Assignment 3: CNNs

In this assignment, you will create a better model for the MNIST dataset using convolutional neural networks.

CNN for MNIST

You should have seen that modifying layer sizes, changing activation functions etc. is simple: You can generally change parts of the model without affecting the rest of the program. In fact, you can change the full pipeline from input to model output without having to change anything else (restrictions apply).

Replace your MNIST MLP by a CNN. You can check this tutorial for an example. Note: Depending on your machine, training a CNN may take much longer than the MLPs we’ve seen so far. Also, processing the full test set in one go for evaluation might be too much for your RAM. In that case, you could break up the test set into smaller chunks and average the results. You could also remove dropout and make the dense layer at the end smaller.

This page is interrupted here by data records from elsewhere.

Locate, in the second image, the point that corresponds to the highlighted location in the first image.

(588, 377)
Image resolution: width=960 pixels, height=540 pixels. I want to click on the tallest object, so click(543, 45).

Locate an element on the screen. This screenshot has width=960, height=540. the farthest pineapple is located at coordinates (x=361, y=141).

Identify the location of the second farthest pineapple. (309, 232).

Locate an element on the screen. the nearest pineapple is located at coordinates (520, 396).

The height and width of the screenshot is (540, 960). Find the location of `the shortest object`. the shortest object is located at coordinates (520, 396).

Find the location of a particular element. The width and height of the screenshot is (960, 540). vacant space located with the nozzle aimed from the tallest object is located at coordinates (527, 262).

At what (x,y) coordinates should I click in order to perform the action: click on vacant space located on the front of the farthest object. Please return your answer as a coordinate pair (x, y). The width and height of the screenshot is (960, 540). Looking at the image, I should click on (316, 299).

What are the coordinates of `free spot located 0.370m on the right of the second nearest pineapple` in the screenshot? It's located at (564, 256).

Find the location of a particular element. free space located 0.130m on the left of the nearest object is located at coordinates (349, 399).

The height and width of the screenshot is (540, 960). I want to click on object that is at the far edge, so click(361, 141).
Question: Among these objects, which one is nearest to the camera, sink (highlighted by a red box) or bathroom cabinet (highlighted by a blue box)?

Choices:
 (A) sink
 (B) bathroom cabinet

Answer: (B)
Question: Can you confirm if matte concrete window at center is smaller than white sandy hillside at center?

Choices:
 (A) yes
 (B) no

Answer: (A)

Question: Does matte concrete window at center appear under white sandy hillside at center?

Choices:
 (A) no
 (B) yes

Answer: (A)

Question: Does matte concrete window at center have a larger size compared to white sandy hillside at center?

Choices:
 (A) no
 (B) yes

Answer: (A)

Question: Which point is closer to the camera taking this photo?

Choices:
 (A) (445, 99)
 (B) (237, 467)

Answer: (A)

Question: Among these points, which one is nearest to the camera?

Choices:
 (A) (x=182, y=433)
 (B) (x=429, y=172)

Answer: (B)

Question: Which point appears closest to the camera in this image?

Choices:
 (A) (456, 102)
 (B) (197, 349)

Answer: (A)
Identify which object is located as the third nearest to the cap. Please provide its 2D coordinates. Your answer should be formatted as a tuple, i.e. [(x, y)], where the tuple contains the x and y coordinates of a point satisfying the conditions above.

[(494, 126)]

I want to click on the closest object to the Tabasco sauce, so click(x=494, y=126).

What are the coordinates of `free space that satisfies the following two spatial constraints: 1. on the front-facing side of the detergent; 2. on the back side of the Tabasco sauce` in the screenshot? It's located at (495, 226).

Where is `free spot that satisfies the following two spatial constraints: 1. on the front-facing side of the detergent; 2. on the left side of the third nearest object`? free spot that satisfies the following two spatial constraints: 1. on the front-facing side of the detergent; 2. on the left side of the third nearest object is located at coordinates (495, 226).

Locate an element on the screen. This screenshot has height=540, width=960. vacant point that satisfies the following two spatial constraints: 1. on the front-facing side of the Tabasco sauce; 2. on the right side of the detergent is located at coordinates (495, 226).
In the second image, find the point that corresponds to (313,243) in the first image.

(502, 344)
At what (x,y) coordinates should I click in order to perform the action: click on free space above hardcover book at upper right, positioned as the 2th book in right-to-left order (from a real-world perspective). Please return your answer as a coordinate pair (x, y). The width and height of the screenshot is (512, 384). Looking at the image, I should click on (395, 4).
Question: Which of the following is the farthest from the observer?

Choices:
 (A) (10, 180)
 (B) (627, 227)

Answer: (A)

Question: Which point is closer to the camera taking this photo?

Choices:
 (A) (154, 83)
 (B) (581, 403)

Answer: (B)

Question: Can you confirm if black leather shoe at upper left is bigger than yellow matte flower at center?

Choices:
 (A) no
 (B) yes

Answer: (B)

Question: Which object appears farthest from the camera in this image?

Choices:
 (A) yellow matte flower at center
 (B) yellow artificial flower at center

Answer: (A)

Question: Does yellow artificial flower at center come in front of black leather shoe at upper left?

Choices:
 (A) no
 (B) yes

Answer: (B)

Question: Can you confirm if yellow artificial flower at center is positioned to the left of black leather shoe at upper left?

If you haven’t done so, now might be a good time to check out the tf.layers API. It offers a decent middle ground between low-level control and convenience (defining tf.Variables by hand gets old quickly). Try building a CNN with layers functions instead of the super-low-level way of the above tutorial. Also, you might want to work with tf.data for your inputs to get more practice with it.
You should consider using a better optimization algorithm than the basic GradientDescentOptimizer. One option is to use adaptive algorithms, the most popular of which is called Adam. Check out tf.train.AdamOptimizer. This will usually lead to much faster learning without manual tuning of the learning rate or other parameters. We will discuss advanced optimization strategies later in the class, but the basic idea behind Adam is that it automatically chooses/adapts a per-parameter learning rate as well as incorporating momentum. Using Adam, your CNN should beat your MLP after only a few hundred steps of training. Alternatively, you could experiment with MomentumOptimizer and some form of learning rate annealing such as tf.train.polynomial_decay. The general consensus is that a well-tuned gradient descent with momentum and learning rate decay will outperform adaptive methods, but you will need to invest some time into finding a good parameter setting.

If your CNN is set up well, you should reach extremely high accuracy results. This is arguably where MNIST stops being interesting. If you haven’t done so, consider working with Fashion-MNIST instead (see Assignment 1). This should present more of a challenge and make improvements due to hyperparameter tuning more obvious/meaningful.

Probing the Network

Having set up your basic CNN, you should include some visualization. In particular, one thing that is often used to diagnose CNN performance is visualizing the filters, i.e. the weights of the convolutional layers. The only filters that are straightforward to interpret are the ones in the first layer, since they operate directly on the input. The filter matrix should have a shape filter_width x filter_height x 1 x n_filters. Visualize the n_filters many images. You can do this via tf.summary.image (this allows you to see the filters develop over training). Alternatively, you can use libraries such as matplotlib as this offers many more plotting options (better colormaps in particular).

Comment on what these filters seem to be recognizing (this can be difficult with small filter sizes such as 5 x 5). Experiment with different filter sizes as well (maybe up to 28 x 28?). See if there are any redundant filters (i.e. multiple filters recognizing the same patterns) and whether you can achieve a similar performance using fewer filters. In principle such redundancy checking can be done for higher layers as well, but note that there each filter has as many channels as there are filters in the layer below (you would need to visualize these separately).

Note: Accessing the filters when using the layers API is a bit annoying because they are created “under the hood”. This is particularly true if you use something like y = tf.layers.conv2d(x, ...). Instead, you could use conv_layer = tf.layers.Conv2D(...); y = conv_layer.apply(x). This gives the same result, but allows you to access the layer parameters via conv_layer.trainable_weights. See here for some examples of using tf.layers (and also tf.data). You can ignore anything mentioning “feature columns”.